Quote from: PRR on June 06, 2021, 05:16:57 PM
I don't know what most of that does. It looks like a power-chain top-left but where is the power? What is the bottom line connected to, if anything?
yeah that is a power stage. it's currently feeding an input buffer.
Quote from: PRR on June 06, 2021, 05:16:57 PM
Are there any DC voltages here? A circuit must find a useful DC operating condition before it makes sense to put signal in.
Sorry, that's my bad framing. There is a 9v battery just off-screen.
Quote from: PRR on June 06, 2021, 05:16:57 PM
The 'scope plot is scaled in MICROvolts.Do we even care?
Yeah I can see it's in microvolts. as I mentioned, I'm new to pedal design so I'm not sure if that's meant to happen.
Quote from: PRR on June 06, 2021, 05:16:57 PM
Anyway there is a single transistor feeding 62Hz to an 8 Ohm speaker through 100nFd. This raises big "WTF?" to any seasoned audio technician. We expect to find >220uFd for poor bass and 1000uFd for good bass.
That speaker is mostly there so I have something to measure voltage across for that screenshot. In reality that would be a fuzz circuit. Thank you for the cap values too, I shall make a note of that.

Rob Strand

#8
You might find the waveforms look better with a higher impedance load or by decreasing the 1k on the emitter.

The 510k base resistor looks a bit high even for a 1k base resistor it's definitely going to be an issue for a smaller emitter resistor.
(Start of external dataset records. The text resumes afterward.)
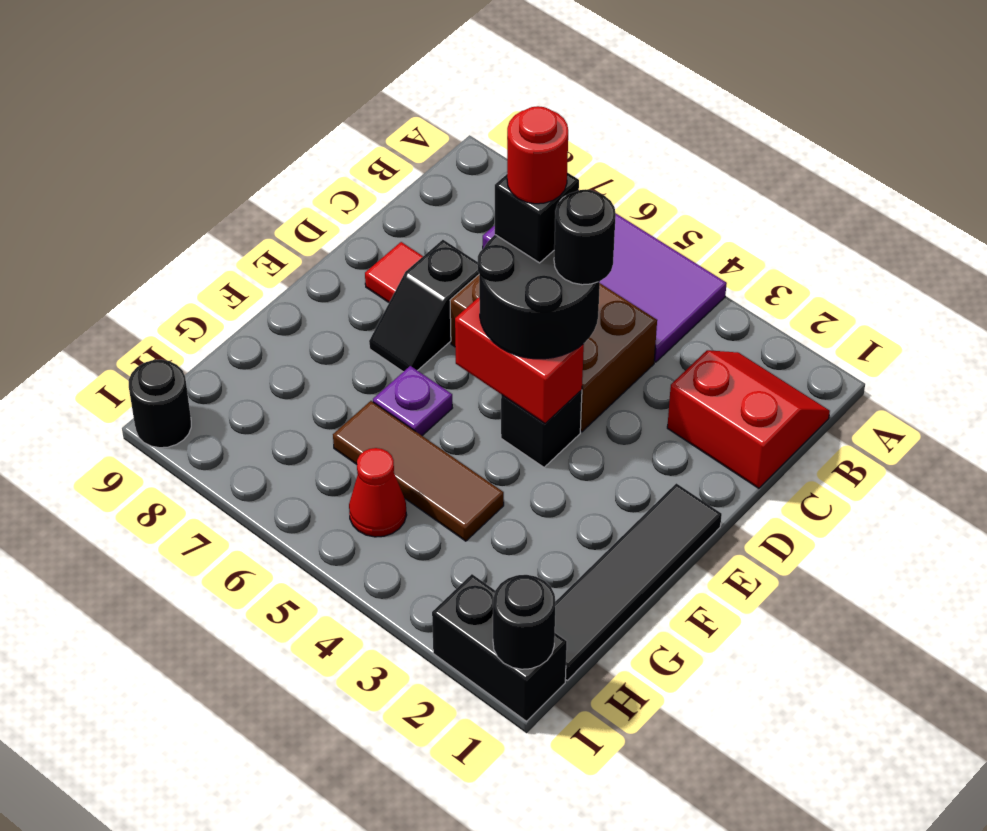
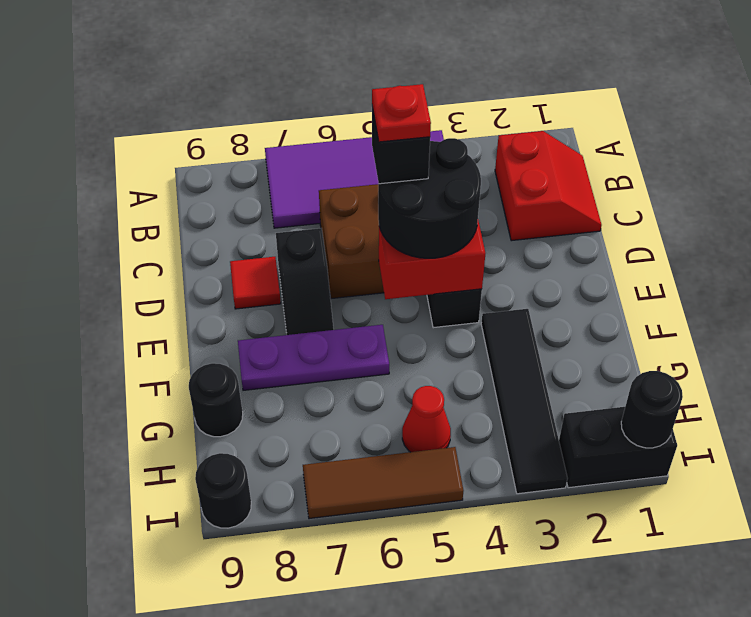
red 2x2 slope [667,350,830,488] -> red 2x2 slope turned to [495,131,602,241]
black 1x1 round brick [554,189,616,285] -> black 1x1 round brick moved to [189,363,243,437]
red 1x1 round brick [507,106,568,204] -> red 1x1 plate [372,84,431,142]
black 1x4 tile [555,483,722,680] -> black 1x4 tile moved to [481,309,568,494]
purple 1x1 plate [373,366,452,436] -> purple 1x3 plate [238,325,389,390]
brown 1x3 tile [333,401,504,541] -> brown 1x3 tile moved to [303,447,463,519]

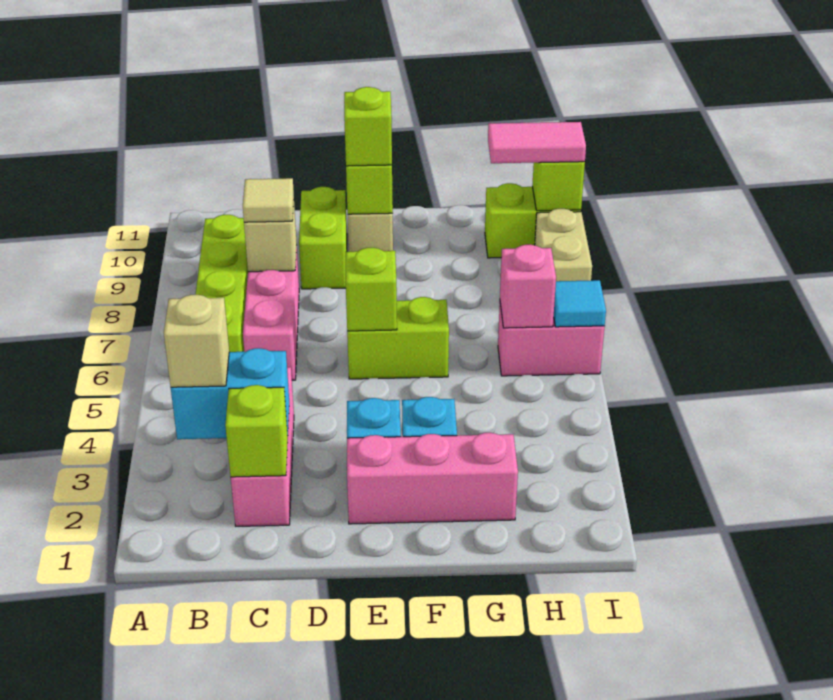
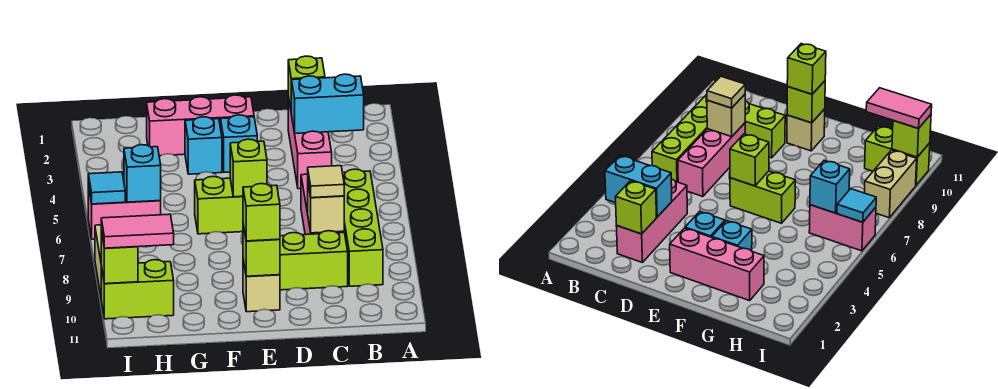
tan 1x1 brick [164,295,229,387] -> none
lime 1x2 brick [299,187,347,289] -> lime 1x2 brick turned to [280,231,348,290]
pink 1x1 brick [500,245,556,328] -> cyan 1x1 brick [124,145,161,202]

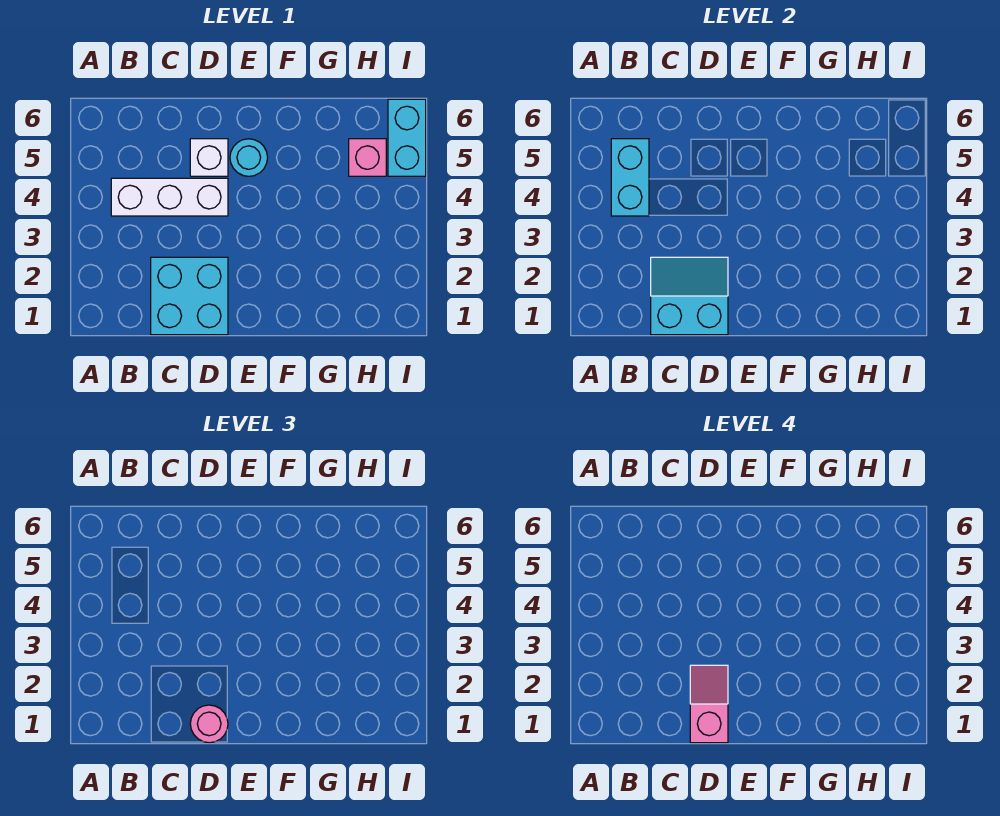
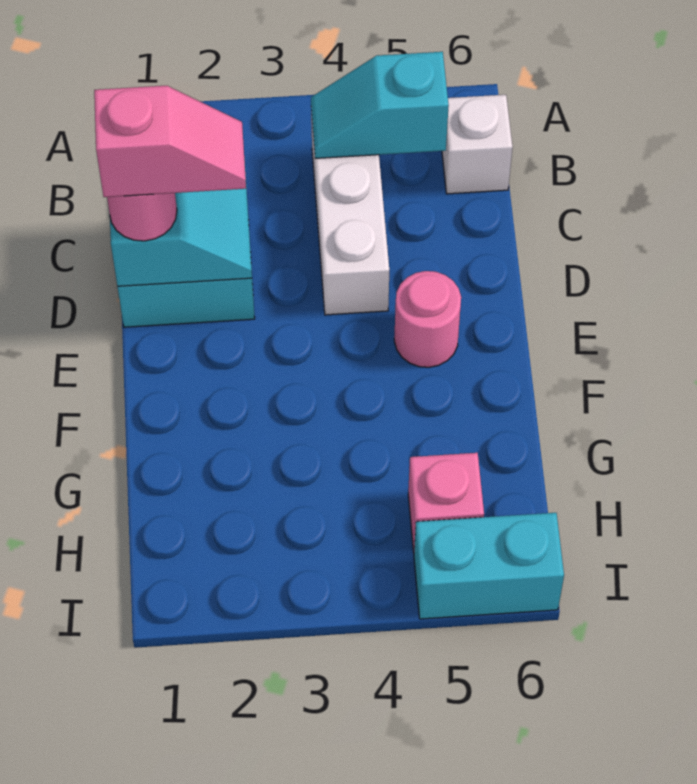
cyan 1x2 brick [611,139,649,216] -> cyan 1x2 slope [311,52,449,158]
white 1x1 brick [190,139,228,176] -> white 1x1 brick moved to [442,95,513,194]
cyan 1x1 round brick [230,139,268,176] -> pink 1x1 round brick [394,271,461,367]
From design perspective there's all sorts of issues and the simulation will only show that.   Start with something you know is working  then make changes until it breaks then work out why.    If a design has issues they will show up on the simulator.  The designer then has to make changes to fix it.
Send:     . .- .-. - .... / - --- / --. --- .-. -
According to the water analogy of electricity, transistor leakage is caused by holes.

ElectricDruid

Quote from: james.watson on June 07, 2021, 02:08:15 AM
Quote from: PRR on June 06, 2021, 05:16:57 PM
Anyway there is a single transistor feeding 62Hz to an 8 Ohm speaker through 100nFd. This raises big "WTF?" to any seasoned audio technician. We expect to find >220uFd for poor bass and 1000uFd for good bass.
That speaker is mostly there so I have something to measure voltage across for that screenshot. In reality that would be a fuzz circuit. Thank you for the cap values too, I shall make a note of that.

I think PRR has identified the source of your original problem - the spiky looking waveform instead of a nice square wave. I think you inadvertently invented the highpass filter!

Making the cap bigger or the load resistance that follows it bigger both lower the cutoff frequency of the filter and allow your bass signal to pass as well as the spiky treble.